Дом моей семьи всегда был красочным, подобно аду. В водопаде живёт ундина, в старой часовне обитает призрак (хотя моя семья с ним больше не общается), а в нашем саду время от времени появляются феи. Но если вы умны, вы не даёте им спуску. Особняк зловеще маячил, подобно предстоящему визиту к дантисту; возможно это необходимо, но вы просто знаете, что всё закончится слезами. Мои чувства при виде старого дома после столь долгого перерыва были настолько смешанными, что я даже не знал, с чего начать.
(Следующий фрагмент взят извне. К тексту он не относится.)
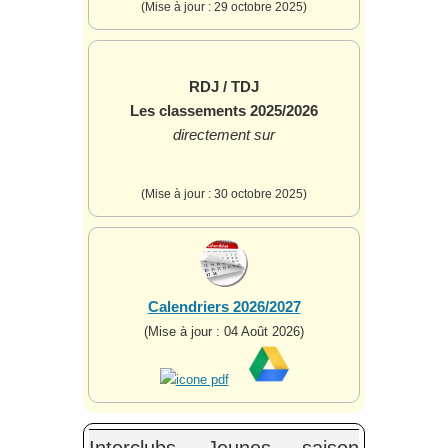
(Mise à jour : 29 octobre 2025)
RDJ / TDJ
Les classements 2025/2026
directement sur
(Mise à jour : 30 octobre 2025)
Calendriers 2026/2027
(Mise à jour : 04 Août 2026)
Interclubs Jeunes saison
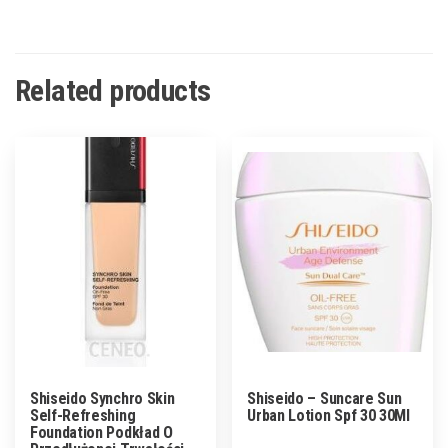
Related products
Shiseido Synchro Skin
Shiseido – Suncare Sun
Self-Refreshing
Urban Lotion Spf 30 30Ml
Foundation Podkład O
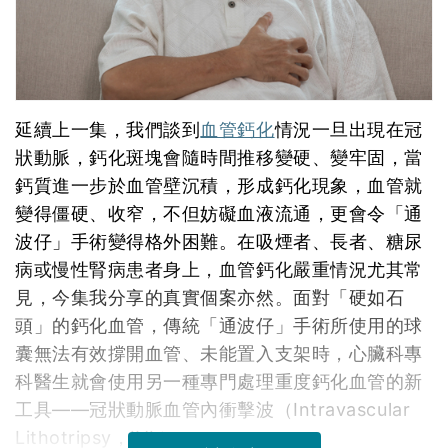
延續上一集，我們談到
血管鈣化
情況一旦出現在冠
狀動脈，鈣化斑塊會隨時間推移變硬、變牢固，當
鈣質進一步於血管壁沉積，形成鈣化現象，血管就
變得僵硬、收窄，不但妨礙血液流通，更會令「通
波仔」手術變得格外困難。在吸煙者、長者、糖尿
病或慢性腎病患者身上，血管鈣化嚴重情況尤其常
見，今集我分享的真實個案亦然。面對「硬如石
頭」的鈣化血管，傳統「通波仔」手術所使用的球
囊無法有效撐開血管、未能置入支架時，心臟科專
科醫生就會使用另一種專門處理重度鈣化血管的新
工具——冠狀動脈血管內衝擊波（Intravascular
Lithotripsy，IVL）。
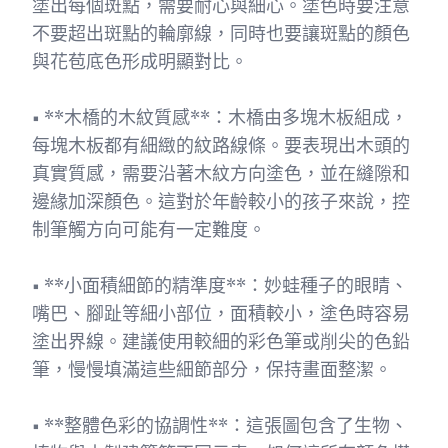
塗出每個斑點，需要耐心與細心。塗色時要注意
不要超出斑點的輪廓線，同時也要讓斑點的顏色
與花苞底色形成明顯對比。
• **木橋的木紋質感**：木橋由多塊木板組成，
每塊木板都有細緻的紋路線條。要表現出木頭的
真實質感，需要沿著木紋方向塗色，並在縫隙和
邊緣加深顏色。這對於年齡較小的孩子來說，控
制筆觸方向可能有一定難度。
• **小面積細節的精準度**：妙蛙種子的眼睛、
嘴巴、腳趾等細小部位，面積較小，塗色時容易
塗出界線。建議使用較細的彩色筆或削尖的色鉛
筆，慢慢填滿這些細節部分，保持畫面整潔。
• **整體色彩的協調性**：這張圖包含了生物、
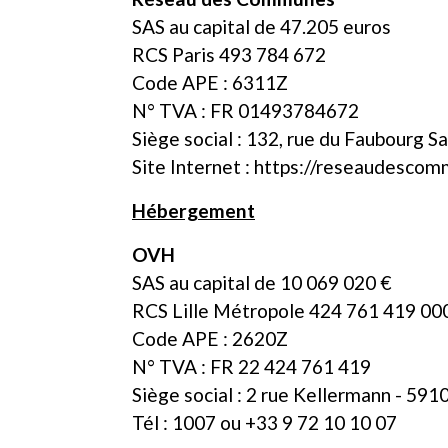
SAS au capital de 47.205 euros
RCS Paris 493 784 672
Code APE : 6311Z
N° TVA : FR 01493784672
Siège social : 132, rue du Faubourg S
Site Internet :
https://reseaudescom
Hébergement
OVH
SAS au capital de 10 069 020 €
RCS Lille Métropole 424 761 419 00
Code APE : 2620Z
N° TVA : FR 22 424 761 419
Siège social : 2 rue Kellermann - 591
Tél : 1007 ou +33 9 72 10 10 07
Куда бы я ни посмотрел, знакомые достопримечательности бросались в глаза, вызывая ностальгию по прошлым временам, когда мир казался намного проще. Здесь прошло моё детство, годы моего становления. Я вспомнил, как плыл по озеру в лодке, сделанной из паутины и запечатывающих заклинаний, под голубым небом и ярким солнцем, которые встречаются только в воспоминаниях о ранних детских годах и лете. Я вспомнил, как в четыре года гонялся за павлинами на своих коротких толстых ножках и плакал, потому что не мог их поймать. Я помнил, как танцевал на крыше в волшебных сапогах фейри, летал на единорогах, и как… как я просто лежал на траве с хорошей книгой и просто дремал бесконечными летними днями…
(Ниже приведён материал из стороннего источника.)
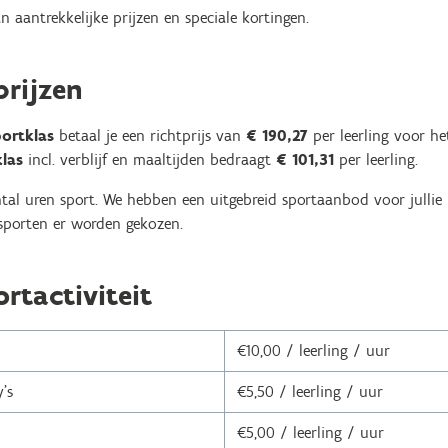
an aantrekkelijke prijzen en speciale kortingen.
prijzen
portklas
betaal je een richtprijs van
€ 190,27
per leerling voor het
las
incl. verblijf en maaltijden bedraagt
€ 101,31
per leerling.
antal uren sport. We hebben een uitgebreid sportaanbod voor jullie
 sporten er worden gekozen.
ortactiviteit
€10,00 / leerling / uur
's
€5,50 / leerling / uur
€5,00 / leerling / uur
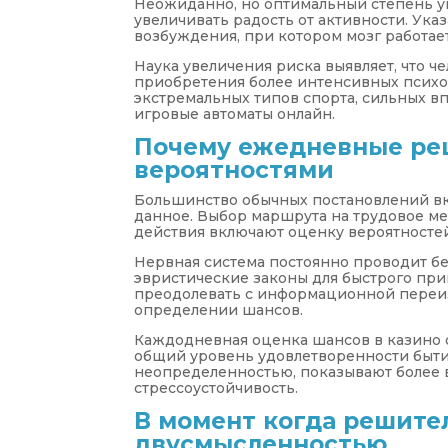
Неожиданно, но оптимальный степень у
увеличивать радость от активности. Ука
возбуждения, при котором мозг работае
Наука увеличения риска выявляет, что 
приобретения более интенсивных психо
экстремальных типов спорта, сильных в
игровые автоматы онлайн.
Почему ежедневные реш
вероятностями
Большинство обычных постановлений вк
данное. Выбор маршрута на трудовое ме
действия включают оценку вероятностей
Нервная система постоянно проводит бе
эвристические законы для быстрого пр
преодолевать с информационной переиз
определении шансов.
Каждодневная оценка шансов в казино 
общий уровень удовлетворенности быти
неопределенностью, показывают более 
стрессоустойчивость.
В момент когда решител
двусмысленностью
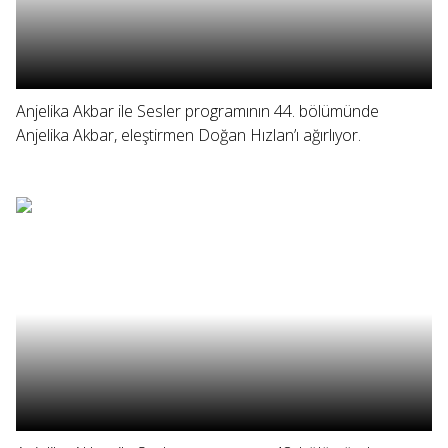
Anjelika Akbar ile Sesler programının 44. bölümünde
Anjelika Akbar, eleştirmen Doğan Hızlan’ı ağırlıyor.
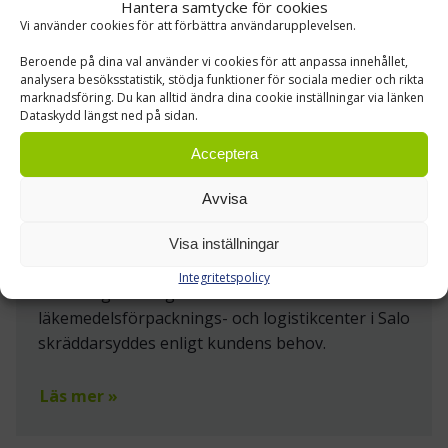
Hantera samtycke för cookies
Vi använder cookies för att förbättra användarupplevelsen.
Beroende på dina val använder vi cookies för att anpassa innehållet,
analysera besöksstatistik, stödja funktioner för sociala medier och rikta
marknadsföring. Du kan alltid ändra dina cookie inställningar via länken
Dataskydd längst ned på sidan.
Acceptera
ORION ABP
Avvisa
Lagerinredning, Truckar
Visa inställningar
Truck-, lagerautomations- och
Integritetspolicy
inredningslösningarna för Orions
läkemedelsförpacknings- och logistikcenter i Salo
skräddarsyddes enligt kundens behov.
Läs mer »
Я также помнил бесконечные уроки в переполненных школьных классах, бесконечную суровую дисциплину и холодную вежливость, молчаливое угрюмое сопротивление моих подростковых лет, когда я упрямо сопротивлялся диктату, руководству, лепке, их опеке. Бесконечные споры со всё более старшими членами семьи о том, как должна проходить моя жизнь, и ужасное чувство, что я раздавлен и ограничен их жесткими ожиданиями того, кем и чем должен быть Друд. Моя потребность быть самим собой в семье, где подобного никогда не допускалось. В конце концов я не столько ушёл, сколько сбежал, и, к чести Матриарха, она отпустила меня. Я помнил побои, сердитые громкие голоса и, что ещё хуже, режущие холодные слова разочарования. Отказ от угощений, привилегий и привязанности, пока я не научился обходиться без них, просто назло семье. Я научился быть самодостаточным на своём горьком опыте. Закаляя меч, вы отбиваете шлак от стали, и я стал предельно твёрдым.
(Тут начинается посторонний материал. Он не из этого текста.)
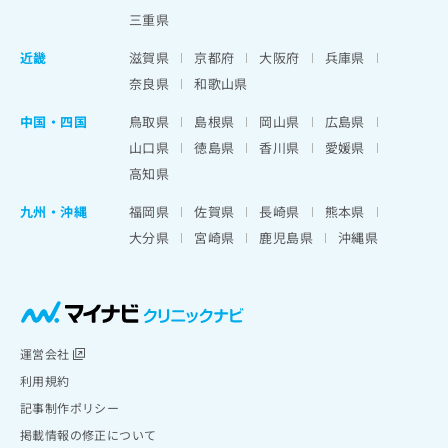
三重県
近畿
滋賀県
京都府
大阪府
兵庫県
奈良県
和歌山県
中国・四国
鳥取県
島根県
岡山県
広島県
山口県
徳島県
香川県
愛媛県
高知県
九州・沖縄
福岡県
佐賀県
長崎県
熊本県
大分県
宮崎県
鹿児島県
沖縄県
運営会社
利用規約
記事制作ポリシー
掲載情報の修正について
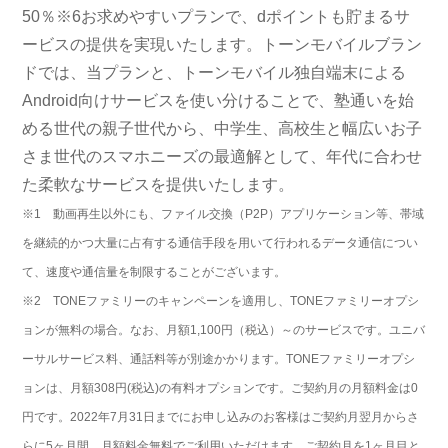
50％※6お求めやすいプランで、dポイントも貯まるサ
ービスの提供を実現いたします。トーンモバイルブラン
ドでは、当プランと、トーンモバイル独自端末による
Android向けサービスを使い分けることで、塾通いを始
める世代の親子世代から、中学生、高校生と幅広いお子
さま世代のスマホニーズの最適解として、年代に合わせ
た柔軟なサービスを提供いたします。
※1 動画再生以外にも、ファイル交換（P2P）アプリケーション等、帯域
を継続的かつ大量に占有する通信手段を用いて行われるデータ通信につい
て、速度や通信量を制限することがございます。
※2 TONEファミリーのキャンペーンを適用し、TONEファミリーオプシ
ョンが無料の場合。なお、月額1,100円（税込）～のサービスです。ユニバ
ーサルサービス料、通話料等が別途かかります。TONEファミリーオプシ
ョンは、月額308円(税込)の有料オプションです。ご契約月の月額料金は0
円です。2022年7月31日までにお申し込みのお客様はご契約月翌月からさ
らに5ヶ月間、月額料金無料でご利用いただけます。ご契約月を1ヶ月目と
Теперь меня вызвали обратно, без объяснений и предупреждений, и холодный узел тревоги и паранойи закручивался в моём животе. Ничего хорошего из этого не могло получиться. Во всяком случае, ничего хорошего для меня. Часть меня хотела просто остановить машину, развернуть её и выехать обратно. Просто ехать и ехать, уехать из Англии, затеряться в тёмных уголках мира и забыть, что я когда-то был Друдом. Но я не мог этого сделать. Семья не забудет. Они объявят меня изгоем, отступником, угрозой безопасности и не остановятся, пока не выследят меня. Кроме того, даже после всех споров и разногласий я всё равно верил в то, за что выступала семья. Я всё ещё верил в то, что нужно бороться за правое дело.